§ **ASSIGNMENT 1**
Decide whether each statement agrees with the Mahout post: (a) the test was run on the Reuters set; (b) nine clusters received no documents; (c) no negative values remain in the cluster points. Answer yes or no for each and quote the deciding words.
§ **ASSIGNMENT 2**
Echo the Mahout post word for word, starting with "Using the new" and going on through "etc. etc. etc)".

§ **PASSAGE SHOWN**
━━━━━━━━━━━━━━━━━━━━━━━━━━━━━━
I downloaded the most recent version of Mahout from apache SVN.
Using the new arguments, I have tested DPC on my own news documents. (not
reuters set)
Turns out, it really had great improvements. First of all, documents are
somewhat distributed across 20 clusters.
The total number of documents were 5896.
DC-0 had 1014 documents. DC-1 had 4305 documents.
Nine clusters had zero documents. Rest of the clusters had from 1 to 214
documents each.
The quality of the clusters weren't so pretty but I guess that has got to do
with the crude preprocessing step. (raw news documents have links, ads,
reader comments, etc. etc. etc)
I will know better when I test with build-reuters.sh
One more thing. Unfortunately there are still some negative values in the
cluster points.
━━━━━━━━━━━━━━━━━━━━━━━━━━━━━━
§ **INPUT DATA**
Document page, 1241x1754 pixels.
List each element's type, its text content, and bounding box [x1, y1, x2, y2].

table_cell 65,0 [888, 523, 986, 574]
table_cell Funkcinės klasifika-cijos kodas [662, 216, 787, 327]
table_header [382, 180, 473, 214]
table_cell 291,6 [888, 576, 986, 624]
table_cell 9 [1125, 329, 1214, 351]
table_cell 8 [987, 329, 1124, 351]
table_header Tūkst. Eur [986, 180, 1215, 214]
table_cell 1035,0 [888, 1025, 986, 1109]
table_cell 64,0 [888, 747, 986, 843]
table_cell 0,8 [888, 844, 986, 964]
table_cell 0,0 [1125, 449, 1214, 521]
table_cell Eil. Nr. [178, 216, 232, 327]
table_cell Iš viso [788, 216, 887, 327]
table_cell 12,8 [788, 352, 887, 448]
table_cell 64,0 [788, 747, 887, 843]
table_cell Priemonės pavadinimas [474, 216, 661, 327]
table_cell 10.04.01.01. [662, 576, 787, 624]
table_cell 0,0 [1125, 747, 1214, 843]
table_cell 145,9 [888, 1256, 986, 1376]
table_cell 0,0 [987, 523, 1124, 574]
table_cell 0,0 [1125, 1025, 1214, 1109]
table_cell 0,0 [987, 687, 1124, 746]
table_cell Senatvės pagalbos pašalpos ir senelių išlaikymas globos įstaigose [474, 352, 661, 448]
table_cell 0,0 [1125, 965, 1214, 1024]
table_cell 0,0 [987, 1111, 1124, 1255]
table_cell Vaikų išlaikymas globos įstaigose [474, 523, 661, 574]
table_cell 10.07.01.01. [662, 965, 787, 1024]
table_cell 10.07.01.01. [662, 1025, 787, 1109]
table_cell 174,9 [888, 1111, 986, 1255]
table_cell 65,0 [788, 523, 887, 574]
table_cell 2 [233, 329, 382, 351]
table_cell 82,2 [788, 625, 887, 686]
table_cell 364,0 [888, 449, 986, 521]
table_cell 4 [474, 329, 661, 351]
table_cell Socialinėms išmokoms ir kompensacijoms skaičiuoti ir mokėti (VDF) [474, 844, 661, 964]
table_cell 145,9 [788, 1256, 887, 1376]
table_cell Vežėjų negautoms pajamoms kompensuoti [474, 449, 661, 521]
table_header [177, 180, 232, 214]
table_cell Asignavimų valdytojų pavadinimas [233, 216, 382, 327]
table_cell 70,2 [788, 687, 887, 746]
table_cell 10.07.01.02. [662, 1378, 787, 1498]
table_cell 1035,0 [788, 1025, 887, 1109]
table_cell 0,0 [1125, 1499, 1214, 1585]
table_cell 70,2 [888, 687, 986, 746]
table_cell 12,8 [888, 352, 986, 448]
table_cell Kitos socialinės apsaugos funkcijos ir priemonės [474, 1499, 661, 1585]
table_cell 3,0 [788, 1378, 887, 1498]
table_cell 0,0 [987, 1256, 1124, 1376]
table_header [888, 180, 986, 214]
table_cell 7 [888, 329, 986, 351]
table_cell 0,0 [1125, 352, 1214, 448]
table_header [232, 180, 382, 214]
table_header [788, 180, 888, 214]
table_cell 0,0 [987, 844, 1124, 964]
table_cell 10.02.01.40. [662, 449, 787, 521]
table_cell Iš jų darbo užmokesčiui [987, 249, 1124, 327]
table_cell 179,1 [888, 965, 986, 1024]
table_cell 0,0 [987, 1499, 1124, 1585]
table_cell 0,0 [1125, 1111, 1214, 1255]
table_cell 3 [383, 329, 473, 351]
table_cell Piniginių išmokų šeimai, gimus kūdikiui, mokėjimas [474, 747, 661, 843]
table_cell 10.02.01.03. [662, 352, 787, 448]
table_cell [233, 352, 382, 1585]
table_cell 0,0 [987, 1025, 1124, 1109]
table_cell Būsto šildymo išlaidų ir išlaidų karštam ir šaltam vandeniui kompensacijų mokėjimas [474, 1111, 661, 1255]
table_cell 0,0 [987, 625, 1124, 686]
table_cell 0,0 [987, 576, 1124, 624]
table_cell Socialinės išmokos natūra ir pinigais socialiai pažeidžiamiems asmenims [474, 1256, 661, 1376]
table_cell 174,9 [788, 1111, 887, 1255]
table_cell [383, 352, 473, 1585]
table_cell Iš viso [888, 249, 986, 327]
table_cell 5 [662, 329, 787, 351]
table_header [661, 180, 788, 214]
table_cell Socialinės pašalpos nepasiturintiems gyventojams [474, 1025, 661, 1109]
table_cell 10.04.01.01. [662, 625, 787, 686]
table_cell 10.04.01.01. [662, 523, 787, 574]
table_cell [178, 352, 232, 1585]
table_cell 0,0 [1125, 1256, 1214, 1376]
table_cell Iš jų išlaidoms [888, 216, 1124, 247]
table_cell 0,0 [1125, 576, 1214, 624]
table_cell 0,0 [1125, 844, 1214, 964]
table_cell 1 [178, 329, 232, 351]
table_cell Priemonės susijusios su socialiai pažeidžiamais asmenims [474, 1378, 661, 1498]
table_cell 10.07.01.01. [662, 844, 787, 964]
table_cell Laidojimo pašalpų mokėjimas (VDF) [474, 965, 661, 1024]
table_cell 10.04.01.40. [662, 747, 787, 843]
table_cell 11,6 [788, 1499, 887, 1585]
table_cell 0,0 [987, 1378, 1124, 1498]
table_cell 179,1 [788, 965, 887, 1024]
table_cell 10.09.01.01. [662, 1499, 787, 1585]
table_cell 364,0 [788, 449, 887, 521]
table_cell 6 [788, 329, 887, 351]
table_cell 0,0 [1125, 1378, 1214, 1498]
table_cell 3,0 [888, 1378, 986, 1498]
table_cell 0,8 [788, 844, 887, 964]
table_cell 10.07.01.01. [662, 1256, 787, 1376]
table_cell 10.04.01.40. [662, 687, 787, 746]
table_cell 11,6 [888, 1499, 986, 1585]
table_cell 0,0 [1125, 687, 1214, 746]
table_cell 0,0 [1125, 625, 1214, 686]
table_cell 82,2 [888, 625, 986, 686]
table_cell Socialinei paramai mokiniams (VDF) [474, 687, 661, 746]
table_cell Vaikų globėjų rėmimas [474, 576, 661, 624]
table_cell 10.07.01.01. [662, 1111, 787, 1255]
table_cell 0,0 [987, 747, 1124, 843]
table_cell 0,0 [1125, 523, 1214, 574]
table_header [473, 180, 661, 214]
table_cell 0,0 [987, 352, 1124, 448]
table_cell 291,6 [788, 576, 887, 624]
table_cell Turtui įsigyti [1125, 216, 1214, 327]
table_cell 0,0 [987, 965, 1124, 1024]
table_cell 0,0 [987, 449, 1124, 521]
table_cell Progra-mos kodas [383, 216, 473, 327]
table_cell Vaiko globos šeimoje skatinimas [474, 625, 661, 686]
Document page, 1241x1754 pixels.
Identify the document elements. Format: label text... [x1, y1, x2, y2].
━━━━━━━━━━━━━━━━━━━━━━━━━━━━━━
§ **EXERCISE SOLUTION 1**
(a) No: "I have tested DPC on my own news documents. (not reuters set)"
(b) Yes: "Nine clusters had zero documents."
(c) No: "Unfortunately there are still some negative values in the cluster points."

§ **EXERCISE SOLUTION 2**
Using the new arguments, I have tested DPC on my own news documents. (not
reuters set)
Turns out, it really had great improvements. First of all, documents are
somewhat distributed across 20 clusters.
The total number of documents were 5896.
DC-0 had 1014 documents. DC-1 had 4305 documents.
Nine clusters had zero documents. Rest of the clusters had from 1 to 214
documents each.
The quality of the clusters weren't so pretty but I guess that has got to do
with the crude preprocessing step. (raw news documents have links, ads,
reader comments, etc. etc. etc)